Port Alberni RCMP Const. Brian Kenny says he will never forget a particular accident scene he responded to last year. A child had been hit and seriously injured by a suspected drunk driver, and the scene was chaos. It drives him to find drunk drivers and get them off the road before they can hurt someone.
RCMP Const. Rob Jackson has only to think of his grandson to find his motivation. His grandson is the same age that Delta’s Alexa Middelaer was when she was killed by a drunk driver in 2008. Since then, the Middelaer family has lent Alexa’s name and story to a province-wide police campaign targeting impaired drivers.
The two Port Alberni officers are part of a team of more than 40 from Vancouver Island added at the end of April to Alexa’s Team, named for the Ladner tot who was killed by that drunk driver 10 years ago. Alexa’s Team members now number 2,400 and include officers from all regions of British Columbia.
“Before I was a member (RCMP) I remember Alexa Middelaer from when she was hit,” Jackson said. “I remember it on the news and following the trial in the years afterward. It’s always stuck with me.”
Police officers who remove a minimum of 12 drivers affected by alcohol or drugs from the road through a Criminal Code investigation or a 90-day immediate roadside prohibition (IRP) earn nominations to Alexa’s team. Jackson’s and Kenny’s numbers have already surpassed 13 apiece for 2018, meaning they have already earned their nominations for next year’s team.
This is Jackson’s second time on Alexa’s Team: last year he was also named to the team while in Sidney/ North Saanich (he had 22 impaired drivers on his list). He said the problem of impaired driving is the same everywhere.
“There’s no secret recipe to finding impaired drivers,” he said. “They’re out there. You would think there is a stereotype but there isn’t. They’re young and old, male and female, drive all types of vehicles.”
Jackson, who was born and raised in Port Alberni, said he pulls over a lot of cars, and the number of drivers who say they have been drinking “is disappointing.
“Is it worth it? A cab ride in Port Alberni to wherever you’re going is way cheaper than what an impaired charge costs.”
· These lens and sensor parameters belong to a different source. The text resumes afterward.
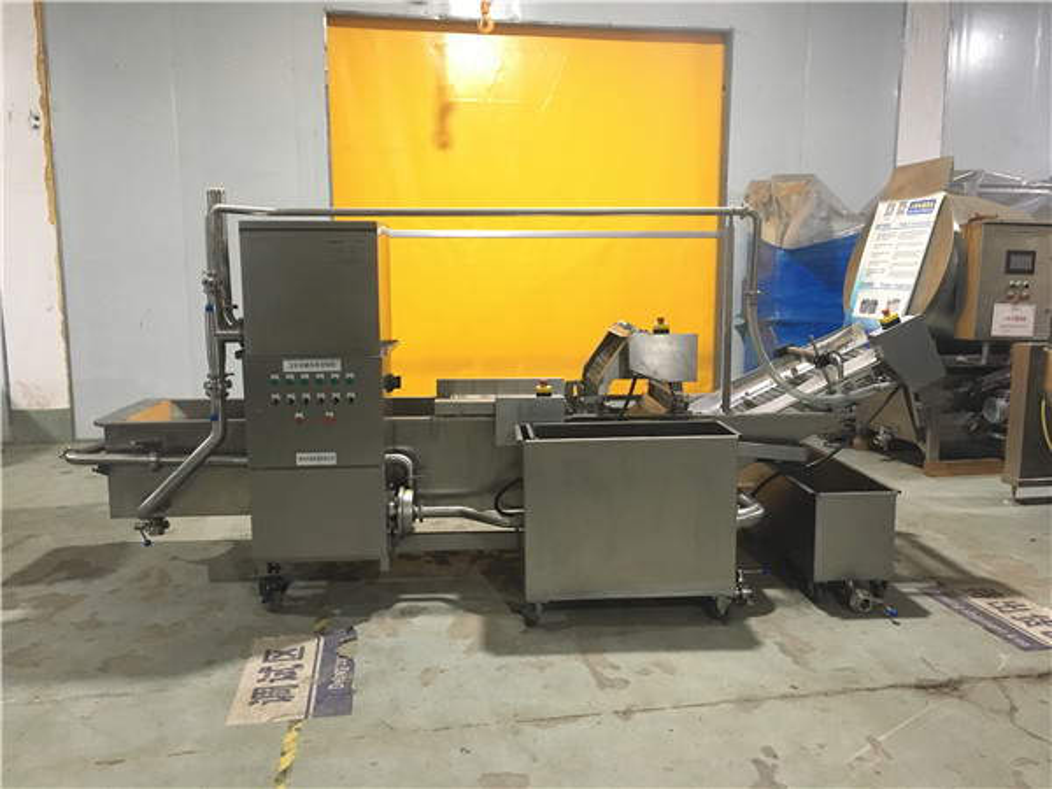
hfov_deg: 61.7
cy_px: 394
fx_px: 881
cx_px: 526
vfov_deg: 48.2
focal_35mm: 29
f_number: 2.2
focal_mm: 4.15
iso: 200
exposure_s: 1/17
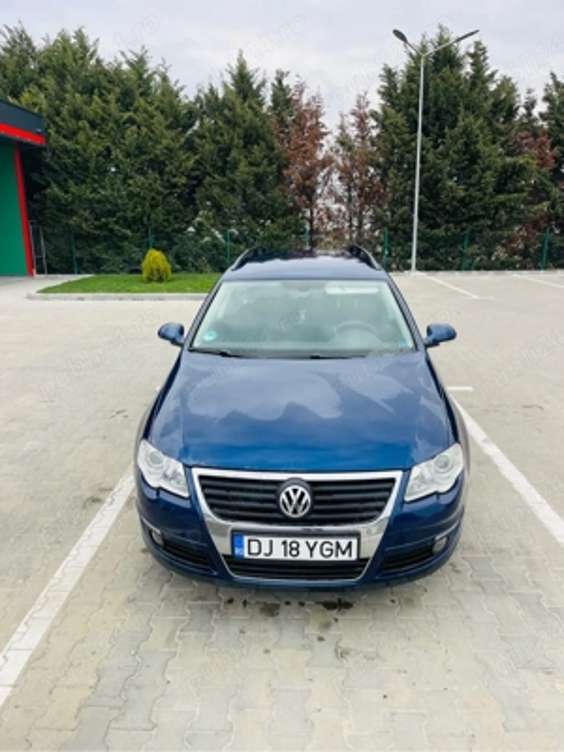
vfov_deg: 69.4
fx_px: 543
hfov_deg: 54.9
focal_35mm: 25
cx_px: 282
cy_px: 376
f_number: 1.6
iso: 32
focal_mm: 5.1
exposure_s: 1/567
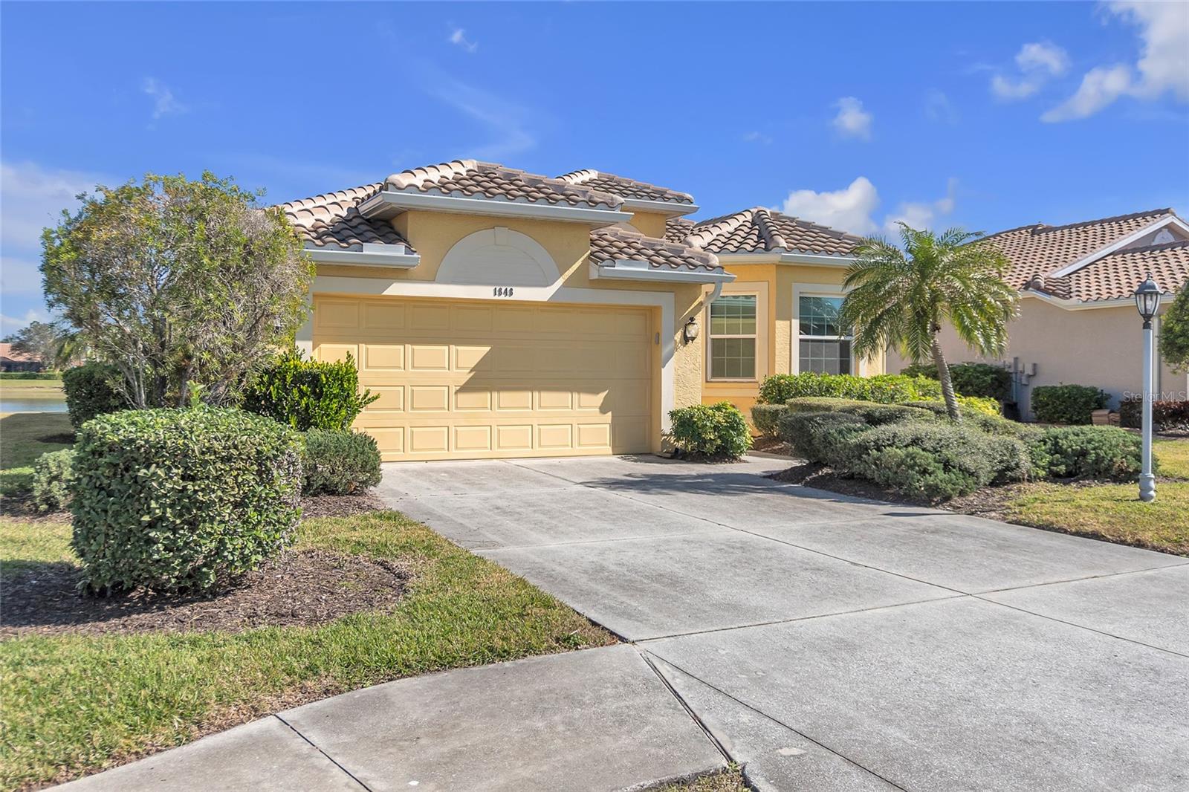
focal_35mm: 31
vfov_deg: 42.3
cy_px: 396
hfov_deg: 60.3
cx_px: 594
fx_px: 1024
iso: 400
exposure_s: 1/6400
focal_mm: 21
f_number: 4
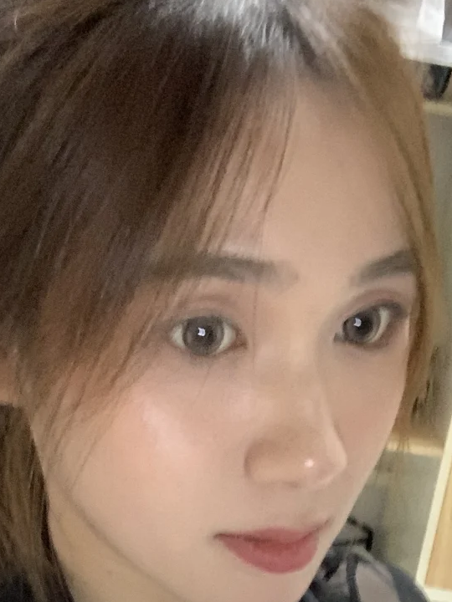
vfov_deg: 28.7
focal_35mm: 64
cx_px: 208
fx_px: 1114
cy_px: 580
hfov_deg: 22.9
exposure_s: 1/20
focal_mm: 2.87
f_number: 2.2
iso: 500
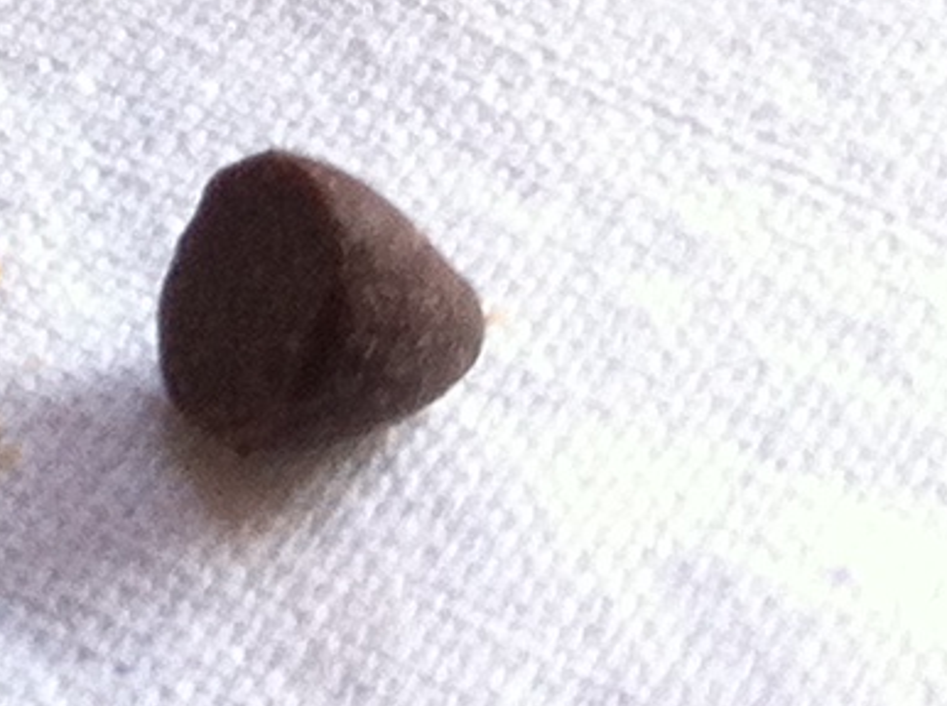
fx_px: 6417
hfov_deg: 7.3
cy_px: -804
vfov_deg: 6.1
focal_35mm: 235
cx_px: -2058
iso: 80
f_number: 2.8
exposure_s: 1/40
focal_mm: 3.85
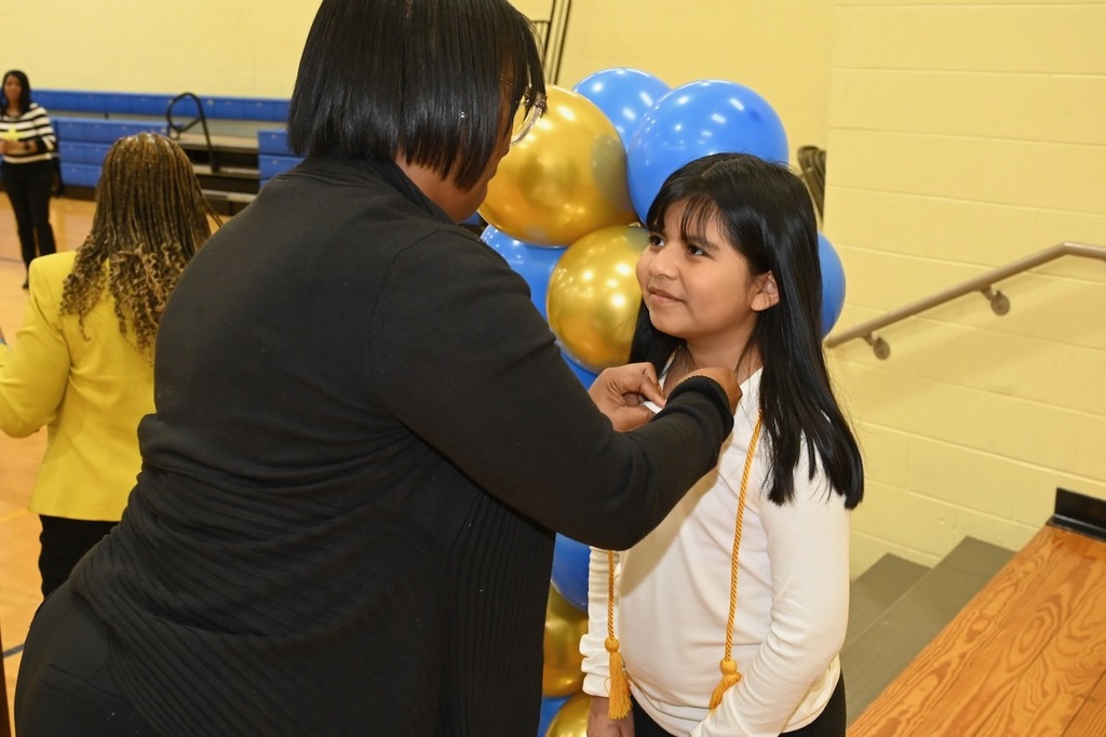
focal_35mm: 44
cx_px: 553
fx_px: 1351
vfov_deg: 30.5
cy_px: 368
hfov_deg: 44.5
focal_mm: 44
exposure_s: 1/125
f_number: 7.1
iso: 4000
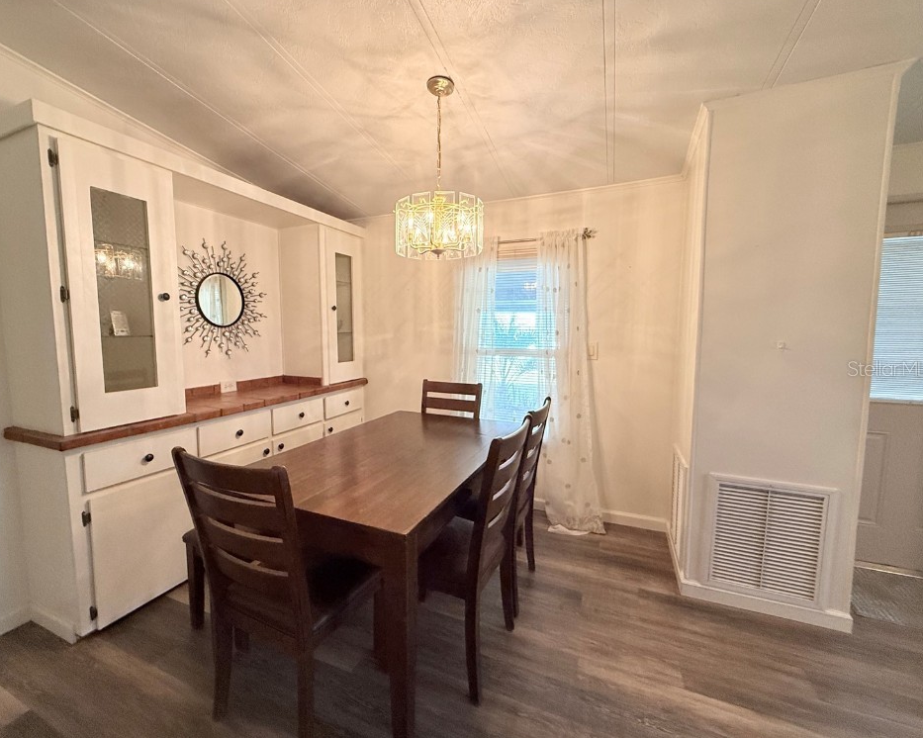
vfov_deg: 84.0
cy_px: 368
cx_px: 434
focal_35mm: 15
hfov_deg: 96.7
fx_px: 410
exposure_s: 1/120
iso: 400
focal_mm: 2.22
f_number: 2.2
Kenny said he has pulled over some drivers while he’s parked on the side of the road completing paperwork from other calls. For others, members of the public have called about suspected impaired drivers and the RCMP were able to establish a pattern from multiple calls and find them.
“It’s hard to believe. There are so many options out there: we have a liquor store that delivers, a dozen cabs on the road, buses,” Kenny said.
“There are so many other options than driving drunk on the road. Here you’re in town, the taxis run 24 hours. Maybe you’ll get home safe tonight, but the next night?
“You might get away with it this time, but it will catch up to you sometime.”
(The same afternoon we interviewed Const. Kenny for this story, he got his 12th driver. “The person was doing a liquor run, which was one block from their residence,” media liaison officer Cpl. Amelia Hayden said.)
While May is high-risk driving month in B.C. and impaired driving campaigns are conducted in July and December every year, RCMP officers are always on the lookout.
“We’re always looking for impaired drivers,” Hayden said. “We’re always working hard to keep our roads safe.”
Jackson has a simple message for people who drive drunk—no matter if it’s a block or more. “If you drink and drive, we will catch you.”